ProtTrans is providing state of the art pretrained language models for proteins. ProtTrans was trained on thousands of GPUs from Summit and hundreds of Google TPUs using Transformers Models.

Academic Free License v3.0

1.13k stars 153 forks source link

Sequence-level embeddings using ProtTrans models #99

Closed josephyu12 closed 1 year ago

josephyu12 commented 1 year ago

Hi,

So far the embeddings I've seen using ProtTrans are all residue-level (one for each amino acid). For reference, I am looking at the ipynb examples in the "ProtTrans/Embeddings" folder. Do their models have an option to output a sequence-level embedding? (That is, only 1 embedding for the entire sequence). Thanks everyone for your help!

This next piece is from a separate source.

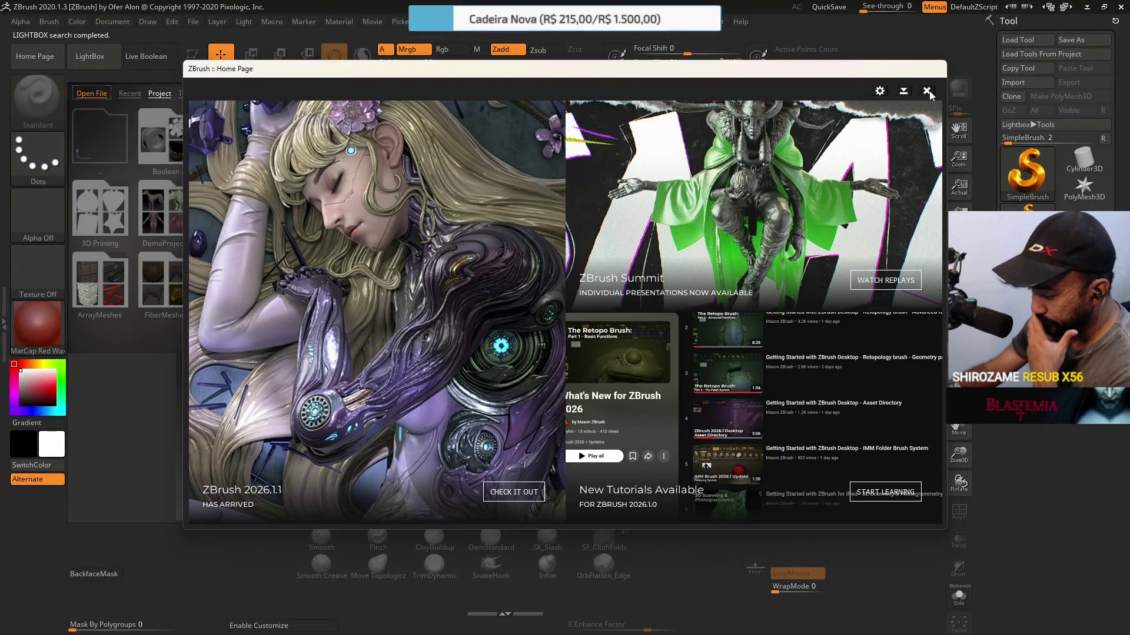
Dismiss the Home Page, update notice and LightBox, then switch on Enable Customize.
click(927, 91)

mheinzinger commented 1 year ago

Hi,

there is no direct option that would allow you this but we made surprisingly positive experience for various sequence-level tasks, s.a., subcellular-localization etc., by simply averaging over the length dimension. For example, if you have an embedding of shape Lx1024, you simply compute the mean over the L-dimension to end up with a single vector of shape 1024 which is irrespective of a protein's length.

josephyu12 commented 1 year ago

Ok, I will try averaging! I'm also wondering though, could the embedding for the first token "[CLS]" be used to represent the entire sequence?

mheinzinger commented 1 year ago

Sure that's also something you can try. Especially, with ProtT5's special token that gets appended to the end of each sequence (</s>, I think) we did not experiment much. Definitely something worth comparing.